Due to the model used in the calculation engine, the transmission lines that are considered to exist in the simulation are those that have both ports connected to wire segments. Therefore, if you want to have an open-circuited line connected to a certain segment, the opposite port must also be connected to another wire segment. Create a short wire with only one segment that is no longer than 1% of the wavelength (its radius can be one-tenth of its length) and connect it to the open circuit transmission line port. This short wire should be disconnected from the rest of the structure, and the shunt admittance of the port it’s connected to should be zero, Fig. 1.

Fig. 1: Open circuit transmission line. The port that is open circuited is connected to a short wire that has only one segment and has a null shunt admittance.
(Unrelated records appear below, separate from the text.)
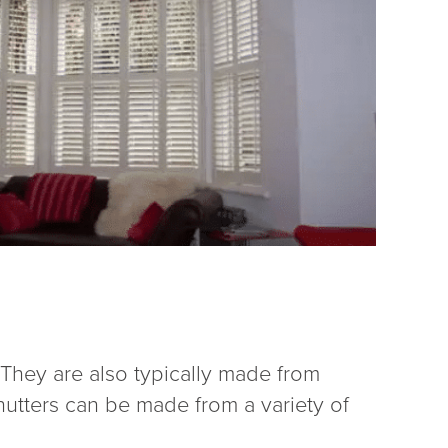
. They are also typically made from
hutters can be made from a variety of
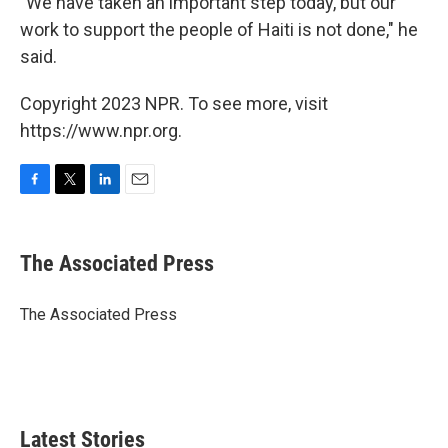
"We have taken an important step today, but our
work to support the people of Haiti is not done," he
said.
Copyright 2023 NPR. To see more, visit
https://www.npr.org.
F
T
L
E
a
w
i
m
c
i
n
a
e
t
k
i
The Associated Press
b
t
e
l
o
e
d
o
r
I
The Associated Press
k
n
Latest Stories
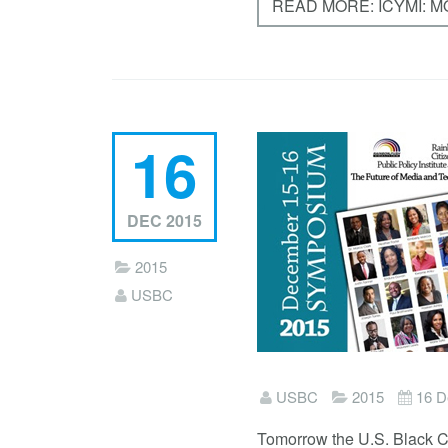
READ MORE: ICYMI: 
16
DEC 2015
2015
USBC
USBC
2015
16 D
Tomorrow the U.S. Black C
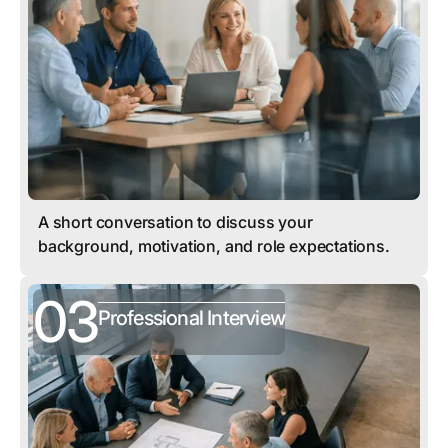
A short conversation to discuss your
background, motivation, and role expectations.
03
Professional Interview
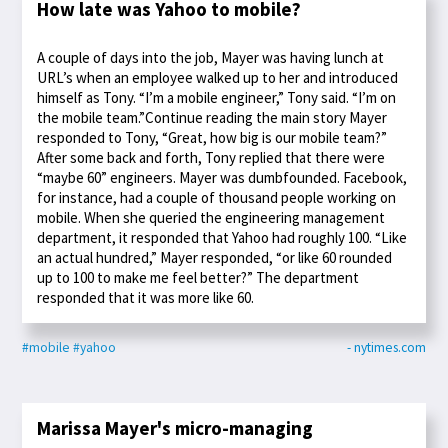
How late was Yahoo to mobile?
A couple of days into the job, Mayer was having lunch at
URL’s when an employee walked up to her and introduced
himself as Tony. “I’m a mobile engineer,” Tony said. “I’m on
the mobile team.”Continue reading the main story Mayer
responded to Tony, “Great, how big is our mobile team?”
After some back and forth, Tony replied that there were
“maybe 60” engineers. Mayer was dumbfounded. Facebook,
for instance, had a couple of thousand people working on
mobile. When she queried the engineering management
department, it responded that Yahoo had roughly 100. “Like
an actual hundred,” Mayer responded, “or like 60 rounded
up to 100 to make me feel better?” The department
responded that it was more like 60.
#mobile
#yahoo
- nytimes.com
Marissa Mayer's micro-managing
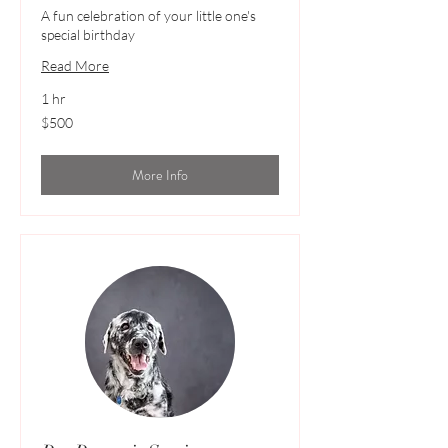
A fun celebration of your little one's
special birthday
Read More
1 hr
500
$500
Australian
dollars
More Info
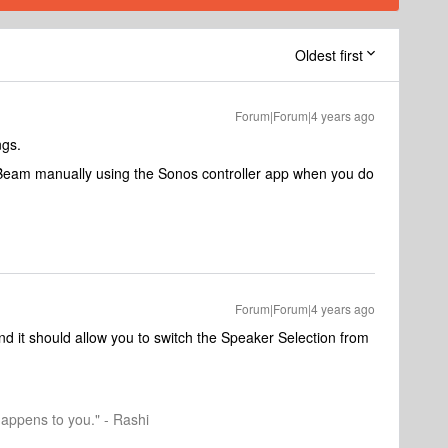
Oldest first
Forum|Forum|4 years ago
ngs.
e Beam manually using the Sonos controller app when you do
Forum|Forum|4 years ago
d it should allow you to switch the Speaker Selection from
happens to you." - Rashi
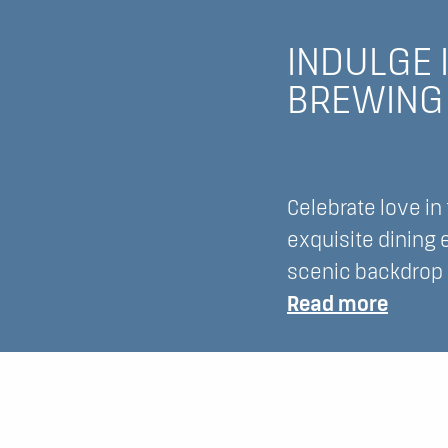
Exper
the
INDULGE 
Magic
BREWING 
of
Spring
at
Lake
Celebrate love in
Lawn
exquisite dining
Resor
scenic backdrop o
:
Read more
Indulg
in
Roman
Erath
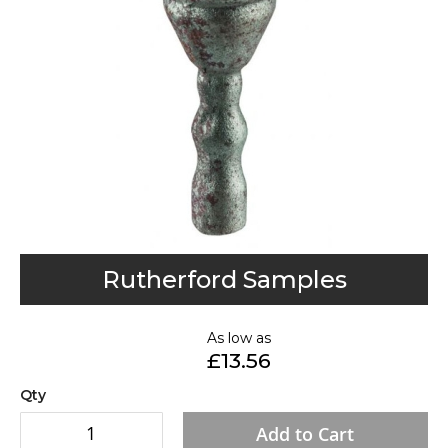
gallery
Skip
Rutherford Samples
to
the
As low as
beginning
£13.56
of
the
Qty
images
Add to Cart
gallery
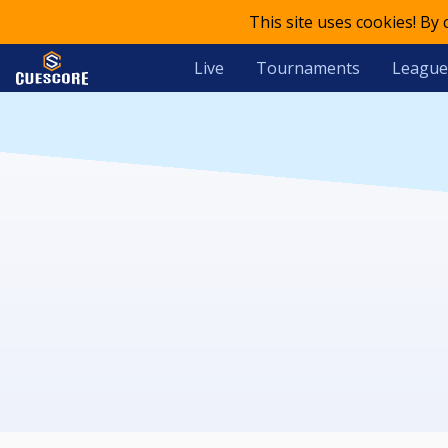
This site uses cookies! By
Live
Tournaments
League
On the other hand, if you need a transmission line with a short-circuited port, connect that port to any other segment and set a shunt admittance at that end that is very large, for example, 1E6 [S]. At this end, you could connect a short wire segment created for this purpose, as is done for an open-circuited line, Fig. 2.

Fig. 2: Short circuited transmission line. The port that is short circuited is connected to a short wire that has only one segment and has a large shunt admittance.

When creating short wires to connect open or short circuit transmission line ports, it is advisable to move these wires away from the rest of the structure to minimize interaction with it. Enter the length of the transmission line as indicated in Adding Transmission Lines. Remember that the length of the line is not necessarily related to the actual distance between the segments where it is connected.